L’arbitro che mise le cose in chiaro con l’ormai famosissimo “This is no soccer”, per il quale dovrebbe essere immortalato con tanto di statua al centro di una piazza. Ecco il primo dei video che vi propongo per ricordare la sua figura, oltremodo significativi della sua personalità.
Ma se gli venisse dedicato un monumento ne sarei contenta soprattutto per un altro motivo. Unico fischietto gallese designato dei Mondiali di Rugby del 2007, si decise, in quell’occasione, al grande salto pubblico: in un’intervista a Wales on Sunday fece coming out rivelando la sua omosessualità. Un’intervista a cuore aperto per togliersi l’ultimo sassolino fastidioso dopo che anni prima aveva svelato la sua condizione alla famiglia.
Nigel, l’arbitro gay che ha spiazzato lo sport più maschio, è un uomo che merita rispetto; a parer mio la sua forza è lontana anni luce dalle atmosfere che si respirano nel nostro Paese, purtroppo, dove sarebbe stato oggetto di pesanti critiche.
Owens nacque in un paesino gallese dal nome impronunciabile (Mynyddcerring) nei pressi di Llanelli dove il rugby si serve a tavola con la mostarda. La sua carriera nel mondo del rugby, dove tutto sembra così maschio, lui l’ha raccontata anche in un libro “Half in time” in cui spiega senza mezzi termini di aver vissuto a lungo in una bugia. Ma è innegabile che con il suo coming out sia riuscito a mostrare l’altra faccia di questo sport dove i tabù sono sempre meno, basti pensare alle divertenti squadre formate solo da omosessuali ed alle sfide senza veli tra neozelandesi e sudafricani che si ripetono ormai da tempo.

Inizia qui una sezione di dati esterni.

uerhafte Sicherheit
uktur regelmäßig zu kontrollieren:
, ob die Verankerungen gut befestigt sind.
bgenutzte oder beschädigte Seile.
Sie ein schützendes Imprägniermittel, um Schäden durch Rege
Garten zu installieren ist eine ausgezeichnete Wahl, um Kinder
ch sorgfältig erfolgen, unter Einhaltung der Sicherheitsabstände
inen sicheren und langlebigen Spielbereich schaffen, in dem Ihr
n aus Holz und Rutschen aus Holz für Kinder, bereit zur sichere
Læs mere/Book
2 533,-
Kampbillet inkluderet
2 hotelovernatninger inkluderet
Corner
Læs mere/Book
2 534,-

Con tutto ciò non vuol dire che la sua scelta non abbia significato sofferenza, ma ha avuto coraggio, sì, il coraggio che nasce dalle paure e dal dolore. Nell’apertura della sua autobiografia racconta della sua caduta nelle profondità della depressione, parole che fanno meditare e rabbrividire.
Nell’aprile del 1996, alle tre e mezza del mattino, Nigel esce di casa lasciando un biglietto ai propri genitori spiegando loro che era giunto al capolinea della sua vita. Soffre di bulimia, la sua autostima è pari a zero, si vergogna di essere omosessuale, non vuole esserlo e non vuole che si sappia. Così quella mattina va fino alla cima del monte Bancyddraenen che domina il villaggio dove ha vissuto tutta la vita e inghiotte un flacone di sonniferi; ha anche un fucile con sè nel caso in cui le pillole non funzionino. La sua vita, però, non è giunta al capolinea come crede: ha la fortuna di essere trovato in tempo e condotto in ospedale.

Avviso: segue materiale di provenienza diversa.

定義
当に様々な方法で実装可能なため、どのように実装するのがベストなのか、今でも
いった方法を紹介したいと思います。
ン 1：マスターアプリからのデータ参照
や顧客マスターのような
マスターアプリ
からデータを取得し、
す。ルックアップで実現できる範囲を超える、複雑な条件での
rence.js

“Non dimenticherò mai – dice – mia madre e mio padre che piangevano quando giunsero in ospedale. Sei il nostro unico figlio, mi disse mia madre, se farai di nuovo una cosa del genere dovrai prendere anche noi due con te. In quel momento capii l’enormità del mio gesto. I mesi seguenti furono difficili, dovetti confrontarmi con l’imbarazzo e la vergogna di ciò che avevo fatto e del perchè l’avessi fatto, ma la mia famiglia ed i miei amici furono di grande aiuto, come la maggior parte delle persone. Sono stato molto, molto fortunato. Ho avuto una seconda possibilità.”

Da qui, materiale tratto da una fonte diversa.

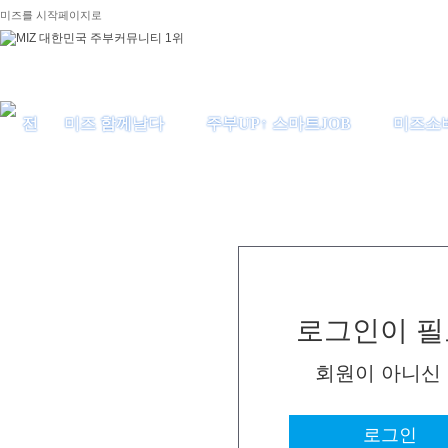
미즈를 시작페이지로
미즈 함께날다
주부UP↑ 스마트JOB
미즈소
로그인이 필
회원이 아니신
로그인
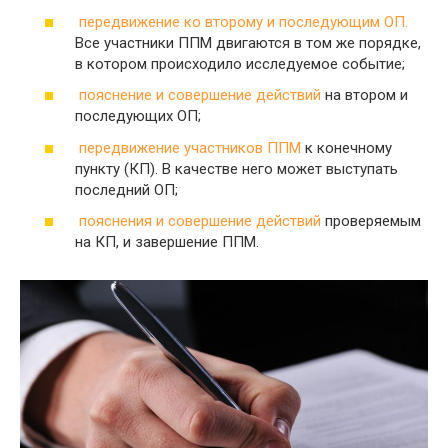
передвижение ко второму и последующим ОП.
Все участники ППМ двигаются в том же порядке,
в котором происходило исследуемое событие;
пояснение и совершение действий
на втором и
последующих ОП;
передвижение участников ППМ
к конечному
пункту (КП). В качестве него может выступать
последний ОП;
пояснения и совершение действий
проверяемым
на КП, и завершение ППМ.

Troppo spesso non ci soffermiamo a pensare che l’omosessualità non è una questione di come si fa sesso, bensì una questione di sentimenti. L’omosessualità non è un reato, un’aberrazione, non è andare contro natura. Le vere colpe sono ben altro. Colpevole e perverso è colui che non rispetta la dignità di un altro essere vivente, chi uccide, chi stupra; colpevole e degno di essere punito è colui che, detenendo il potere, lo usa portando un popolo alla rovina o calpestando qualsiasi diritto umano. Il diritto alla serenità, all’appagamento, non dimentichiamolo, è un diritto insindacabile.